- [KUTIPAN]

Namun, kita tau bersama dimana Indonesia yang dipimpin oleh Soekarno yang egois dan angkuh telah melancarkan sebuah usaha untuk mengagalkan lahirnya negara Papua Barat. Yang mana setelah deklarasi kemerdekaan Bangsa Papua Barat 1 Desember 1961, kemudian pada tanggal 19 Desember 1961 Indonesia melalui Soekarno mengumandangkan TRIKORA. Yang diikuti oleh mobilisasi militer dan para militer untuk menguasai Papua dari tangan Belanda. Dengan alasan membebaskan Papua dari penjajahan Belanda.

Tentu hal yang tidak disadari Soekarno adalah gagasan membentuk sebuah negara Papua Barat adalah murni kehendak Rakyat Papua yang dipelopori oleh kaum intelektual Papua pada waktu itu, diantaranya ; N. Jouwe, M.W. Kaiseppo, P. Torei,  M.B. Ramendey, A.S. Onim, N. Tanggakma, F.Poana dan Andullah Arfan.

- [SOAL DIKERJAKAN] Tulis ulang kutipan tentang Papua Barat tanpa mengubah satu kata pun, semuanya mulai dari "Namun, kita tau" terus sampai "dari penjajahan Belanda.".

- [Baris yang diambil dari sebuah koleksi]
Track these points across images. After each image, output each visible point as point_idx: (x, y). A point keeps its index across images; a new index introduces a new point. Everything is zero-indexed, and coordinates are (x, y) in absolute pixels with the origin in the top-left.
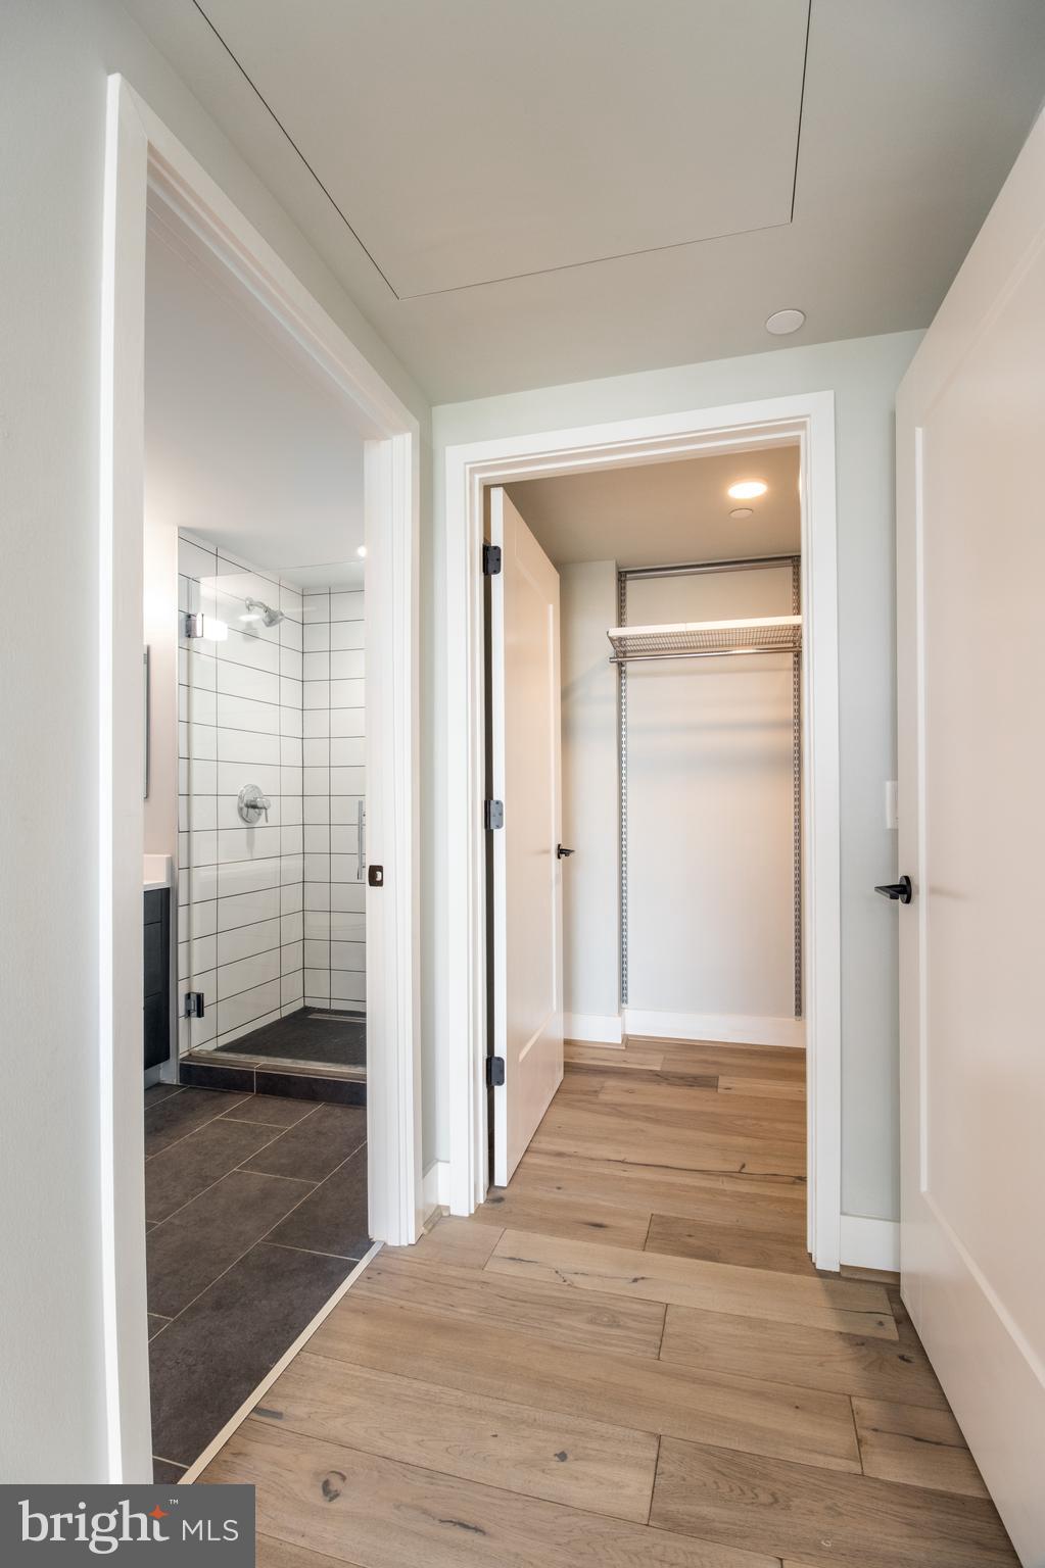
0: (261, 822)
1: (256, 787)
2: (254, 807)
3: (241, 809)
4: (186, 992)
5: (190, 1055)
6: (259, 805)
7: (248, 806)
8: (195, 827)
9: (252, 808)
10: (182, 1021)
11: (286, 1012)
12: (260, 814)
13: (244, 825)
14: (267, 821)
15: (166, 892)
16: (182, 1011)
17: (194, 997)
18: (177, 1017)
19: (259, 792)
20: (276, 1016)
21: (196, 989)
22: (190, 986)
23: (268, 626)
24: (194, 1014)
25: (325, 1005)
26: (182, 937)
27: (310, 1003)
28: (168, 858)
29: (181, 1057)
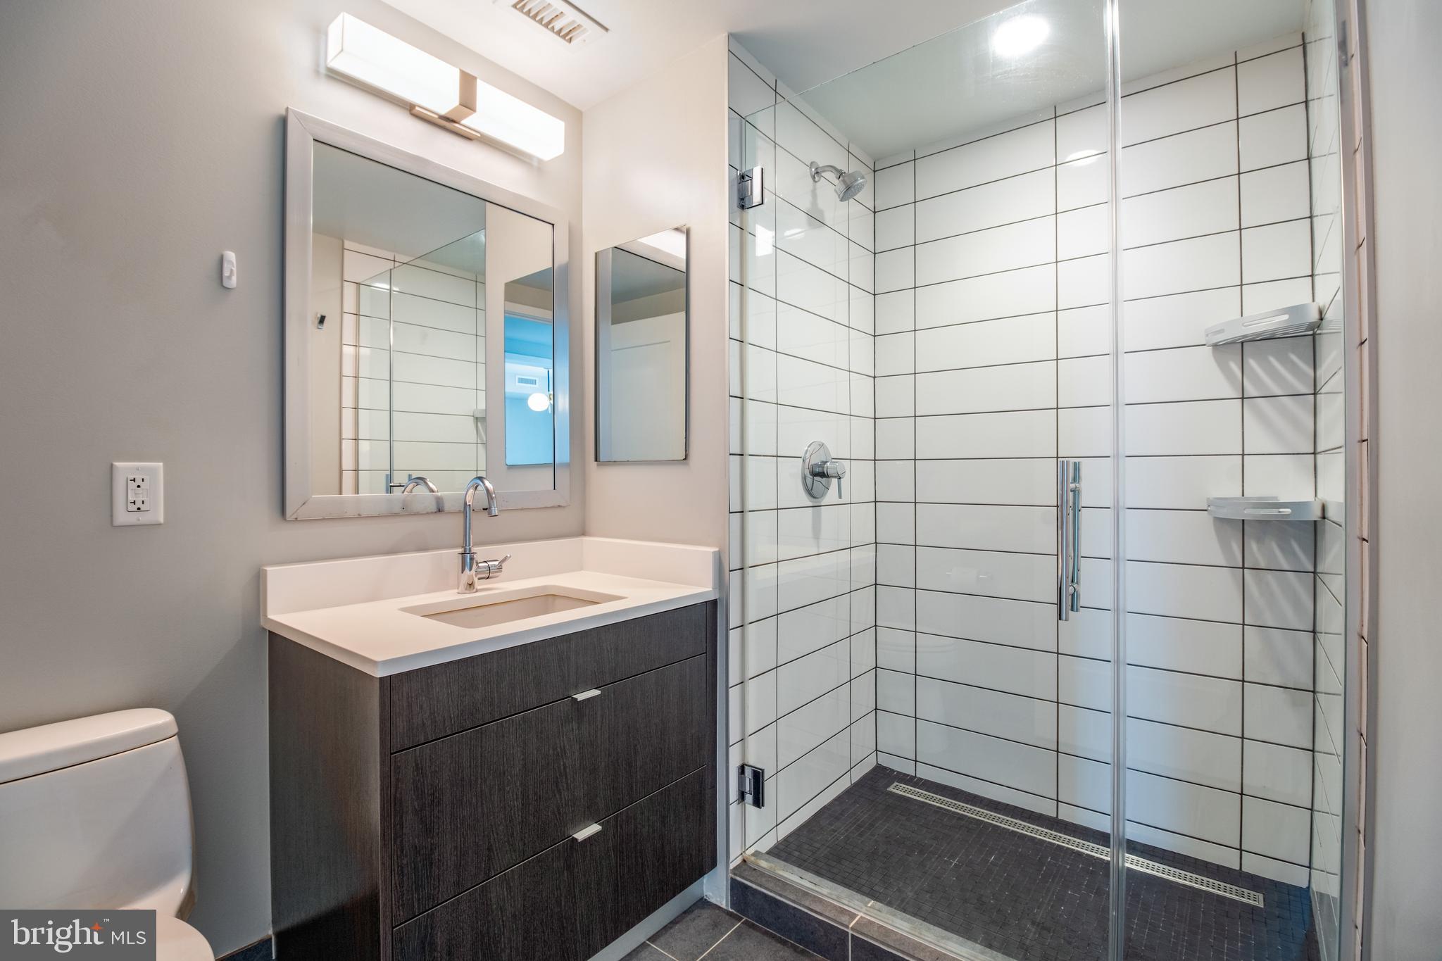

- [HASIL LATIHAN]
Namun, kita tau bersama dimana Indonesia yang dipimpin oleh Soekarno yang egois dan angkuh telah melancarkan sebuah usaha untuk mengagalkan lahirnya negara Papua Barat. Yang mana setelah deklarasi kemerdekaan Bangsa Papua Barat 1 Desember 1961, kemudian pada tanggal 19 Desember 1961 Indonesia melalui Soekarno mengumandangkan TRIKORA. Yang diikuti oleh mobilisasi militer dan para militer untuk menguasai Papua dari tangan Belanda. Dengan alasan membebaskan Papua dari penjajahan Belanda.